What the task requires: Omitting all pictures, retype the entries below exactly as given.

(Page images and extracted text)
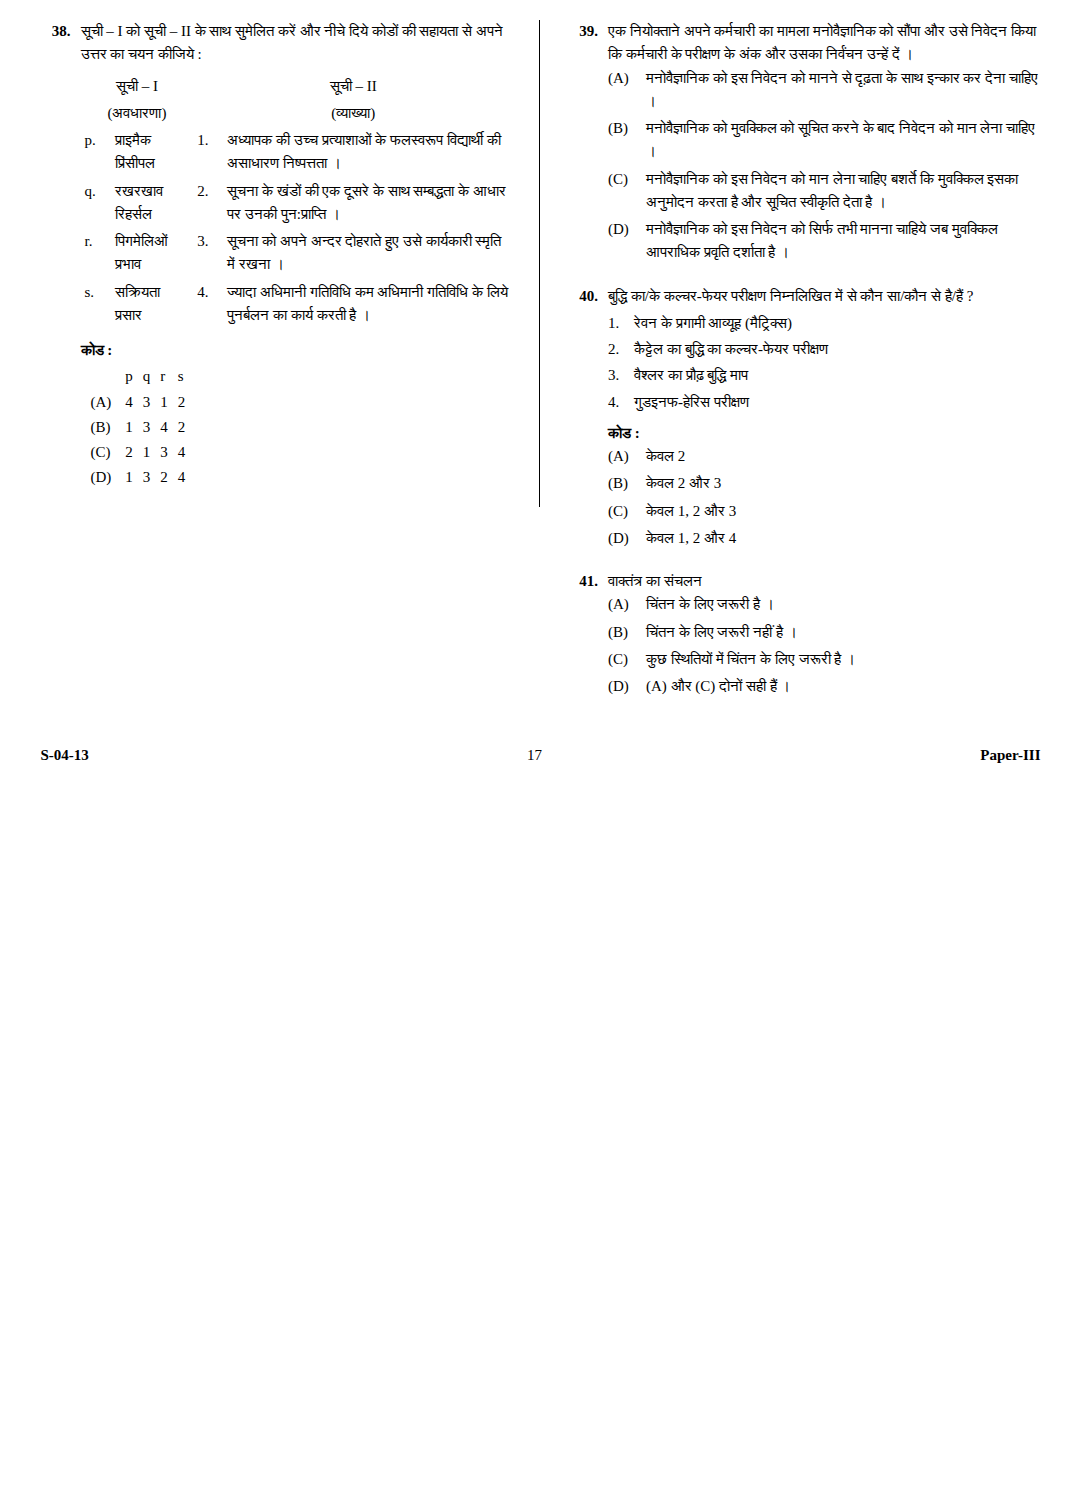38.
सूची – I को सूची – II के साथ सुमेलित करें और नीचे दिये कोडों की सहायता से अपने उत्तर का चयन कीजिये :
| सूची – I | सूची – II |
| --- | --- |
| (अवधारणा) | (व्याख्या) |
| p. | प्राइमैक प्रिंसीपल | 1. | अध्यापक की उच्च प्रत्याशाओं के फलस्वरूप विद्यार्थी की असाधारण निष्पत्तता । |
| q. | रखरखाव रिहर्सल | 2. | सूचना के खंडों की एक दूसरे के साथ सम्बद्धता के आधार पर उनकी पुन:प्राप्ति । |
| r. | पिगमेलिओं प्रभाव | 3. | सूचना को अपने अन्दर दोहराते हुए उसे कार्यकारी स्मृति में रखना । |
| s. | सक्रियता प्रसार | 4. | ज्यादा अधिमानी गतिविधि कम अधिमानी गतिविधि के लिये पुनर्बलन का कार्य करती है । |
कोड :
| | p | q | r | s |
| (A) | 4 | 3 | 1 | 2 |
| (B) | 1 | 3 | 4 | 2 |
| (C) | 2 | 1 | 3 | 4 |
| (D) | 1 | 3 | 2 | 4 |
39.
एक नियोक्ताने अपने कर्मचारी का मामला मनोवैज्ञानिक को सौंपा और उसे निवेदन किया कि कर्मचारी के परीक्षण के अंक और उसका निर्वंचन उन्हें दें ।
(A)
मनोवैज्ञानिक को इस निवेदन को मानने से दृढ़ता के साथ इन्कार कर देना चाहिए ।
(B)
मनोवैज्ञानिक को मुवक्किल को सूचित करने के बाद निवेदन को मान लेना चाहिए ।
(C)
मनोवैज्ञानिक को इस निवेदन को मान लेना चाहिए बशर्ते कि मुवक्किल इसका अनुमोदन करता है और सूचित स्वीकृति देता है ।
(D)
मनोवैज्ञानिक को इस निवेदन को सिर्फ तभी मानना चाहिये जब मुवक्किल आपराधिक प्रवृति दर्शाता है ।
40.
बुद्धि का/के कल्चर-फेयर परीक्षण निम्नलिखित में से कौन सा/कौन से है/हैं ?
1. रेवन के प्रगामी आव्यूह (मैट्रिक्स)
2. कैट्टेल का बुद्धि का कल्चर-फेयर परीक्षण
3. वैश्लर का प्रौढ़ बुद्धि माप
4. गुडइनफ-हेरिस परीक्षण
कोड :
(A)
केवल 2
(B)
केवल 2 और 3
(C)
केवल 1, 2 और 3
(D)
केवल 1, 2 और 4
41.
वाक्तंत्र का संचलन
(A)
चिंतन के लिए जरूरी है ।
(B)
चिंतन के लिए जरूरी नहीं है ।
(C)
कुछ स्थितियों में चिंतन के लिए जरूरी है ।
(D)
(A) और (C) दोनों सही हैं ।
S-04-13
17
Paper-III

Exercise response:
38.
सूची – I को सूची – II के साथ सुमेलित करें और नीचे दिये कोडों की सहायता से अपने उत्तर का चयन कीजिये :
| सूची – I | सूची – II |
| --- | --- |
| (अवधारणा) | (व्याख्या) |
| p. | प्राइमैक प्रिंसीपल | 1. | अध्यापक की उच्च प्रत्याशाओं के फलस्वरूप विद्यार्थी की असाधारण निष्पत्तता । |
| q. | रखरखाव रिहर्सल | 2. | सूचना के खंडों की एक दूसरे के साथ सम्बद्धता के आधार पर उनकी पुन:प्राप्ति । |
| r. | पिगमेलिओं प्रभाव | 3. | सूचना को अपने अन्दर दोहराते हुए उसे कार्यकारी स्मृति में रखना । |
| s. | सक्रियता प्रसार | 4. | ज्यादा अधिमानी गतिविधि कम अधिमानी गतिविधि के लिये पुनर्बलन का कार्य करती है । |
कोड :
| | p | q | r | s |
| (A) | 4 | 3 | 1 | 2 |
| (B) | 1 | 3 | 4 | 2 |
| (C) | 2 | 1 | 3 | 4 |
| (D) | 1 | 3 | 2 | 4 |
39.
एक नियोक्ताने अपने कर्मचारी का मामला मनोवैज्ञानिक को सौंपा और उसे निवेदन किया कि कर्मचारी के परीक्षण के अंक और उसका निर्वंचन उन्हें दें ।
(A)
मनोवैज्ञानिक को इस निवेदन को मानने से दृढ़ता के साथ इन्कार कर देना चाहिए ।
(B)
मनोवैज्ञानिक को मुवक्किल को सूचित करने के बाद निवेदन को मान लेना चाहिए ।
(C)
मनोवैज्ञानिक को इस निवेदन को मान लेना चाहिए बशर्ते कि मुवक्किल इसका अनुमोदन करता है और सूचित स्वीकृति देता है ।
(D)
मनोवैज्ञानिक को इस निवेदन को सिर्फ तभी मानना चाहिये जब मुवक्किल आपराधिक प्रवृति दर्शाता है ।
40.
बुद्धि का/के कल्चर-फेयर परीक्षण निम्नलिखित में से कौन सा/कौन से है/हैं ?
1. रेवन के प्रगामी आव्यूह (मैट्रिक्स)
2. कैट्टेल का बुद्धि का कल्चर-फेयर परीक्षण
3. वैश्लर का प्रौढ़ बुद्धि माप
4. गुडइनफ-हेरिस परीक्षण
कोड :
(A)
केवल 2
(B)
केवल 2 और 3
(C)
केवल 1, 2 और 3
(D)
केवल 1, 2 और 4
41.
वाक्तंत्र का संचलन
(A)
चिंतन के लिए जरूरी है ।
(B)
चिंतन के लिए जरूरी नहीं है ।
(C)
कुछ स्थितियों में चिंतन के लिए जरूरी है ।
(D)
(A) और (C) दोनों सही हैं ।
S-04-13
17
Paper-III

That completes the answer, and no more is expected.